StreamInsight provides a high-water mark (HWM, pronounced huh-wim I think) value to input adapters that can be used to determine where in the input sequence a checkpoint occurred (see IHighWaterMarkInputAdapterFactory and IHighWaterMarkTypedInputAdapterFactory). Output adapters get both an HWM value and an offset (see IHighWaterMarkOutputAdapterFactory and IHighWaterMarkTypedOutputAdapterFactory). How can these values be used to identify an element of a sequence? First, let’s define HWM. An event xi has high-water mark value h if its timestamp is h and for all j < i, xj has a lower timestamp. Whenever an event in a sequence has a higher timestamp than any preceding event, it has a HWM value. Assuming that your input sequence is conveniently described by an IEnumerable<PointEvent<T>> sequence xs, you can find the event corresponding to an hwm as follows:
var inputCheckpointEvent = xs.FirstOrDefault(x => x.StartTime == hwm)
Assuming that the output from the query is captured in a (resilient and persistent) List<PointEvent<T>>, and given hwm and offset values for an output sequence, you just need to pop ahead offset positions to find the checkpoint event:
var outputCheckpointEvent = ys .Where(x => x.StartTime >= hwm) .Skip(offset).FirstOrDefault()
I promised a piece of trivia. While I’ve shown you how to find the “checkpoint event”, I haven’t told you where the checkpoint occurred: did it occur before the checkpoint event, or after? It turns out that the answer is before for an input checkpoint event but after for an output checkpoint event. Returning to the earlier example, if the checkpoint occurred between input events x2 and x3, the checkpoint event will be x3, but if the checkpoint occurred between output events y2 and y3, the checkpoint event will be y2! Again using the simple IEnumerable<> contract, I can demonstrate how replay works:
// replay all events after and including the checkpoint event var replayXs = hwm.HasValue ? xs.SkipWhile(x => x.StartTime < hwm.Value) : xs;
When forgetting output events and again assuming (somewhat unrealistically) that a List<> is the external reliable authority on which events have been emitted:
// remove all outputs events after but not including the checkpoint event if (hwm.HasValue) { int hwmEvent = ys .Select((y, i) => new { y.StartTime, Index = i }) .FirstOrDefault(y => y.StartTime == hwm.Value); if (hwmEvent != null) { int forgetIndex = hwmEvent.Index + offset + 1; if (forgetIndex < ys.Count) { ys.RemoveRange(forgetIndex, ys.Count – forgetIndex); } } }
Let’s tie all of this information together with a simple walkthrough. In this example, the query state is described by the input events contributing to the state.
Action
Query state
Output list
Notes
Enqueue x1
{ x1 }
{ y1 }
Begin checkpoint
Waiting for HWM event on input
Enqueue x2
{ x1, x2 }
{ y1, y2 }
Let’s assume x2 does not increase the HWM, so the checkpoint cannot be initiated yet
Enqueue x3
x3 is the input checkpoint event, current query state is captured before processing x3
(continued)
{ x1, x2, x3 }
{ y1, y2, y3 }
y2 is the output checkpoint event, as it is the last event before the checkpoint
End checkpoint
Checkpoint <{ x1, x2 }, x3, y2> committed to disk
Enqueue x4
{ x1, x2, x3, x4 }
{ y1, y2, y3, y4 }
Downtime!
Resume
StreamInsight recovers query state, output adapter forgets all output events after y2
Input replays from x3
…
Notice that by replaying input events and forgetting output events, we see correct output after resuming the query!
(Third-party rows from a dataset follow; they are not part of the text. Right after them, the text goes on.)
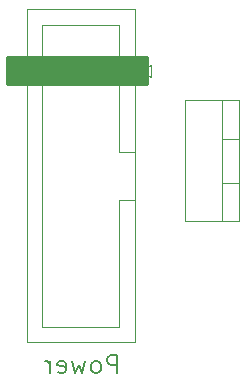
<source format=gbr>
G04 #@! TF.GenerationSoftware,KiCad,Pcbnew,(5.1.9)-1*
G04 #@! TF.CreationDate,2021-04-09T10:44:14+02:00*
G04 #@! TF.ProjectId,Baby 8,42616279-2038-42e6-9b69-6361645f7063,rev?*
G04 #@! TF.SameCoordinates,Original*
G04 #@! TF.FileFunction,Legend,Bot*
G04 #@! TF.FilePolarity,Positive*
%FSLAX46Y46*%
G04 Gerber Fmt 4.6, Leading zero omitted, Abs format (unit mm)*
G04 Created by KiCad (PCBNEW (5.1.9)-1) date 2021-04-09 10:44:14*
%MOMM*%
%LPD*%
G01*
G04 APERTURE LIST*
%ADD10C,0.120000*%
%ADD11C,0.150000*%
%ADD12C,0.254000*%
%ADD13C,0.100000*%
G04 APERTURE END LIST*
D10*
G04 #@! TO.C,J1*
X49010000Y-71625000D02*
X39890000Y-71625000D01*
X39890000Y-71625000D02*
X39890000Y-99825000D01*
X39890000Y-99825000D02*
X49010000Y-99825000D01*
X49010000Y-99825000D02*
X49010000Y-71625000D01*
X49010000Y-83675000D02*
X47700000Y-83675000D01*
X47700000Y-83675000D02*
X47700000Y-72925000D01*
X47700000Y-72925000D02*
X41200000Y-72925000D01*
X41200000Y-72925000D02*
X41200000Y-98525000D01*
X41200000Y-98525000D02*
X47700000Y-98525000D01*
X47700000Y-98525000D02*
X47700000Y-87775000D01*
X47700000Y-87775000D02*
X47700000Y-87775000D01*
X47700000Y-87775000D02*
X49010000Y-87775000D01*
X49400000Y-76835000D02*
X50400000Y-76335000D01*
X50400000Y-76335000D02*
X50400000Y-77335000D01*
X50400000Y-77335000D02*
X49400000Y-76835000D01*
G04 #@! TO.C,U4*
X57880000Y-82604000D02*
X56370000Y-82604000D01*
X57880000Y-86305000D02*
X56370000Y-86305000D01*
X56370000Y-89575000D02*
X56370000Y-79335000D01*
X57880000Y-79335000D02*
X53239000Y-79335000D01*
X57880000Y-89575000D02*
X53239000Y-89575000D01*
X53239000Y-89575000D02*
X53239000Y-79335000D01*
X57880000Y-89575000D02*
X57880000Y-79335000D01*
G04 #@! TO.C,J1*
D11*
X47541285Y-102405571D02*
X47541285Y-100905571D01*
X46969857Y-100905571D01*
X46827000Y-100977000D01*
X46755571Y-101048428D01*
X46684142Y-101191285D01*
X46684142Y-101405571D01*
X46755571Y-101548428D01*
X46827000Y-101619857D01*
X46969857Y-101691285D01*
X47541285Y-101691285D01*
X45827000Y-102405571D02*
X45969857Y-102334142D01*
X46041285Y-102262714D01*
X46112714Y-102119857D01*
X46112714Y-101691285D01*
X46041285Y-101548428D01*
X45969857Y-101477000D01*
X45827000Y-101405571D01*
X45612714Y-101405571D01*
X45469857Y-101477000D01*
X45398428Y-101548428D01*
X45327000Y-101691285D01*
X45327000Y-102119857D01*
X45398428Y-102262714D01*
X45469857Y-102334142D01*
X45612714Y-102405571D01*
X45827000Y-102405571D01*
X44827000Y-101405571D02*
X44541285Y-102405571D01*
X44255571Y-101691285D01*
X43969857Y-102405571D01*
X43684142Y-101405571D01*
X42541285Y-102334142D02*
X42684142Y-102405571D01*
X42969857Y-102405571D01*
X43112714Y-102334142D01*
X43184142Y-102191285D01*
X43184142Y-101619857D01*
X43112714Y-101477000D01*
X42969857Y-101405571D01*
X42684142Y-101405571D01*
X42541285Y-101477000D01*
X42469857Y-101619857D01*
X42469857Y-101762714D01*
X43184142Y-101905571D01*
X41827000Y-102405571D02*
X41827000Y-101405571D01*
X41827000Y-101691285D02*
X41755571Y-101548428D01*
X41684142Y-101477000D01*
X41541285Y-101405571D01*
X41398428Y-101405571D01*
G04 #@! TD*
D12*
X50038000Y-77978000D02*
X38227000Y-77978000D01*
X38227000Y-75692000D01*
X50038000Y-75692000D01*
X50038000Y-77978000D01*
D13*
G36*
X50038000Y-77978000D02*
G01*
X38227000Y-77978000D01*
X38227000Y-75692000D01*
X50038000Y-75692000D01*
X50038000Y-77978000D01*
G37*
M02*

</source>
* Notice that I’m talking about “sequences of events” rather than “temporal streams”. While StreamInsight operators are defined in terms of temporal streams – sequences of timestamped events with ordering constraints imposed by common time increments (or CTIs) – a checkpoint can be understood relative to generic sequences.
** StreamInsight doesn’t actually freeze the query operators, inputs and outputs in order to take a snapshot of the internal state, but this is a useful and accurate way of characterizing the logical contract for checkpoints. Details of the internal mechanism aren’t covered in this blog post.